• _INPUT MATERIAL_
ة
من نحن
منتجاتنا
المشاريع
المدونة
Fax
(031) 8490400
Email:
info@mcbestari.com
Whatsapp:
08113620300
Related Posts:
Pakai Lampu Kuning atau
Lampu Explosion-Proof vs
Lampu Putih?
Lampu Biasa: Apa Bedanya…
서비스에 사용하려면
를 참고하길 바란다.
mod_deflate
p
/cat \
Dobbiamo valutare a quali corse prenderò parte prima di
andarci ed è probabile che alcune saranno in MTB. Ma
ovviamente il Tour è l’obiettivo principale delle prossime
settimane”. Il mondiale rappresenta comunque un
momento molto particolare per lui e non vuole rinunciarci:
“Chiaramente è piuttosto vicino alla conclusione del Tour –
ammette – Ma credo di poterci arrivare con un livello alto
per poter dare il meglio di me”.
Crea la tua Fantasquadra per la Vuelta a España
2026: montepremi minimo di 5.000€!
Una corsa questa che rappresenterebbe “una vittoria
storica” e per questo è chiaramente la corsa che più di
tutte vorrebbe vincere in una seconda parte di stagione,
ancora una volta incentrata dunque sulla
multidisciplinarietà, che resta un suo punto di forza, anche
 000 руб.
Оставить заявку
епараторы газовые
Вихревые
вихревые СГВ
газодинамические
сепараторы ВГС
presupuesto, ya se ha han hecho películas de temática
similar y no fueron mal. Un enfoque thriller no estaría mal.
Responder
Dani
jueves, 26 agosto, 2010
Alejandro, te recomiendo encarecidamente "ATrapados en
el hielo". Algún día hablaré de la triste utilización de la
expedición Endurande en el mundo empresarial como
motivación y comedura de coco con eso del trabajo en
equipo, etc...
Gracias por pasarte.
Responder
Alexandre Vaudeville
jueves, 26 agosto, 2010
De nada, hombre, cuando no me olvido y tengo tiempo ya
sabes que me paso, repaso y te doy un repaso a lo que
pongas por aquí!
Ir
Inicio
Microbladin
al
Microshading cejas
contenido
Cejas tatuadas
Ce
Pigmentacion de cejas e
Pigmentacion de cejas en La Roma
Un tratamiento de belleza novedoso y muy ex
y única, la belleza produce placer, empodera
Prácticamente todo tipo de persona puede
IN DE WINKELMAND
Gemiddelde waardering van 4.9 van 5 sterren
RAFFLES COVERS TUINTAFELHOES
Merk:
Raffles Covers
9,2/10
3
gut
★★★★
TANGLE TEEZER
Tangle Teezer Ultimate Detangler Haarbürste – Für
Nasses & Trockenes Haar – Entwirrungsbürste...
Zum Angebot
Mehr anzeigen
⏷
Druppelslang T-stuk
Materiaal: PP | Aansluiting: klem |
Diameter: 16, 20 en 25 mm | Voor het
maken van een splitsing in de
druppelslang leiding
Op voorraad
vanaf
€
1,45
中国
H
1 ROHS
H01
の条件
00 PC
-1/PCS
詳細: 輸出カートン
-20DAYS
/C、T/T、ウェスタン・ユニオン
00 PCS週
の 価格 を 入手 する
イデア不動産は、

• _WORK TASK_
Your task for the entries above: copy exactly the span starting with the line with "utilización de la" and going on through the line with "Pigmentacion de cejas en La Roma", both lines included, and nothing else.

• _ANSWER_
el hielo". Algún día hablaré de la triste utilización de la
expedición Endurande en el mundo empresarial como
motivación y comedura de coco con eso del trabajo en
equipo, etc...
Gracias por pasarte.
Responder
Alexandre Vaudeville
jueves, 26 agosto, 2010
De nada, hombre, cuando no me olvido y tengo tiempo ya
sabes que me paso, repaso y te doy un repaso a lo que
pongas por aquí!
Ir
Inicio
Microbladin
al
Microshading cejas
contenido
Cejas tatuadas
Ce
Pigmentacion de cejas e
Pigmentacion de cejas en La Roma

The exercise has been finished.